Stored entries
⟨

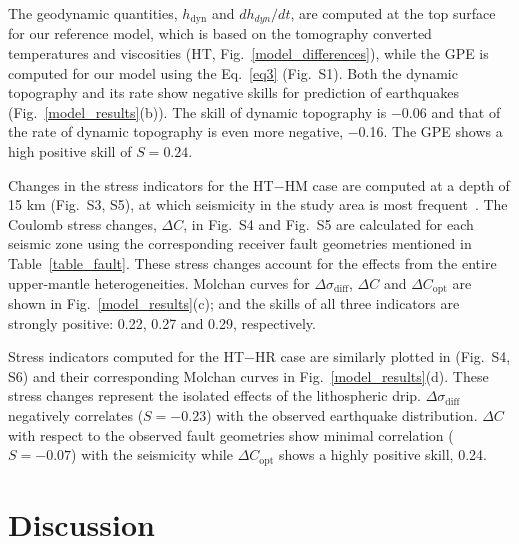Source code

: \documentclass[draft,linenumbers]{agujournal2018}
\begin{document}
The geodynamic quantities, $h_{\text{dyn}}$ and $dh_{dyn}/dt$, are computed at the top surface for our reference model, which is based on the tomography converted temperatures and viscosities (HT, Fig.~\ref{model_differences}), while the GPE is computed for our model using the Eq.~\ref{eq3} (Fig.~S1).
Both the dynamic topography and its rate show negative skills for prediction of earthquakes (Fig.~\ref{model_results}(b)). The skill of dynamic topography is $-$0.06 and that of the rate of dynamic topography is even more negative, $-$0.16.
The GPE shows a high positive skill of $S=0.24$.

Changes in the stress indicators for the HT$-$HM case are computed at a depth of 15 km (Fig.~S3, S5), at which seismicity in the study area is most frequent~\citep[e.g.,][]{mazzotti2010state}. The Coulomb stress changes, $\Delta C$, in Fig.~S4 and Fig.~S5 are calculated for each seismic zone using the corresponding receiver fault geometries mentioned in Table~\ref{table_fault}. These stress changes account for the effects from the entire upper-mantle heterogeneities. Molchan curves for $\Delta \sigma_{\text{diff}}$, $\Delta C$ and $\Delta C_{\text{opt}}$ are shown in Fig.~\ref{model_results}(c); and the skills of all three indicators are strongly positive: 0.22, 0.27 and 0.29, respectively. 

Stress indicators computed for the HT$-$HR case are similarly plotted in (Fig.~S4, S6) and their corresponding Molchan curves in Fig.~\ref{model_results}(d). These stress changes represent the isolated effects of the lithospheric drip. $\Delta \sigma_{\text{diff}}$ negatively correlates ($S=-0.23$) with the observed earthquake distribution. $\Delta C$ with respect to the observed fault geometries show minimal correlation ($S=-0.07$) with the seismicity while $\Delta C_{\text{opt}}$ shows a highly positive skill, 0.24.
%
\section{Discussion}
\end{document}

⟩

[Exercise goal]:
Copy the data character for character, but drop all pictures from the copy.

[Response to the task]:
Source code

: \documentclass[draft,linenumbers]{agujournal2018}
\begin{document}
The geodynamic quantities, $h_{\text{dyn}}$ and $dh_{dyn}/dt$, are computed at the top surface for our reference model, which is based on the tomography converted temperatures and viscosities (HT, Fig.~\ref{model_differences}), while the GPE is computed for our model using the Eq.~\ref{eq3} (Fig.~S1).
Both the dynamic topography and its rate show negative skills for prediction of earthquakes (Fig.~\ref{model_results}(b)). The skill of dynamic topography is $-$0.06 and that of the rate of dynamic topography is even more negative, $-$0.16.
The GPE shows a high positive skill of $S=0.24$.

Changes in the stress indicators for the HT$-$HM case are computed at a depth of 15 km (Fig.~S3, S5), at which seismicity in the study area is most frequent~\citep[e.g.,][]{mazzotti2010state}. The Coulomb stress changes, $\Delta C$, in Fig.~S4 and Fig.~S5 are calculated for each seismic zone using the corresponding receiver fault geometries mentioned in Table~\ref{table_fault}. These stress changes account for the effects from the entire upper-mantle heterogeneities. Molchan curves for $\Delta \sigma_{\text{diff}}$, $\Delta C$ and $\Delta C_{\text{opt}}$ are shown in Fig.~\ref{model_results}(c); and the skills of all three indicators are strongly positive: 0.22, 0.27 and 0.29, respectively. 

Stress indicators computed for the HT$-$HR case are similarly plotted in (Fig.~S4, S6) and their corresponding Molchan curves in Fig.~\ref{model_results}(d). These stress changes represent the isolated effects of the lithospheric drip. $\Delta \sigma_{\text{diff}}$ negatively correlates ($S=-0.23$) with the observed earthquake distribution. $\Delta C$ with respect to the observed fault geometries show minimal correlation ($S=-0.07$) with the seismicity while $\Delta C_{\text{opt}}$ shows a highly positive skill, 0.24.
%
\section{Discussion}
\end{document}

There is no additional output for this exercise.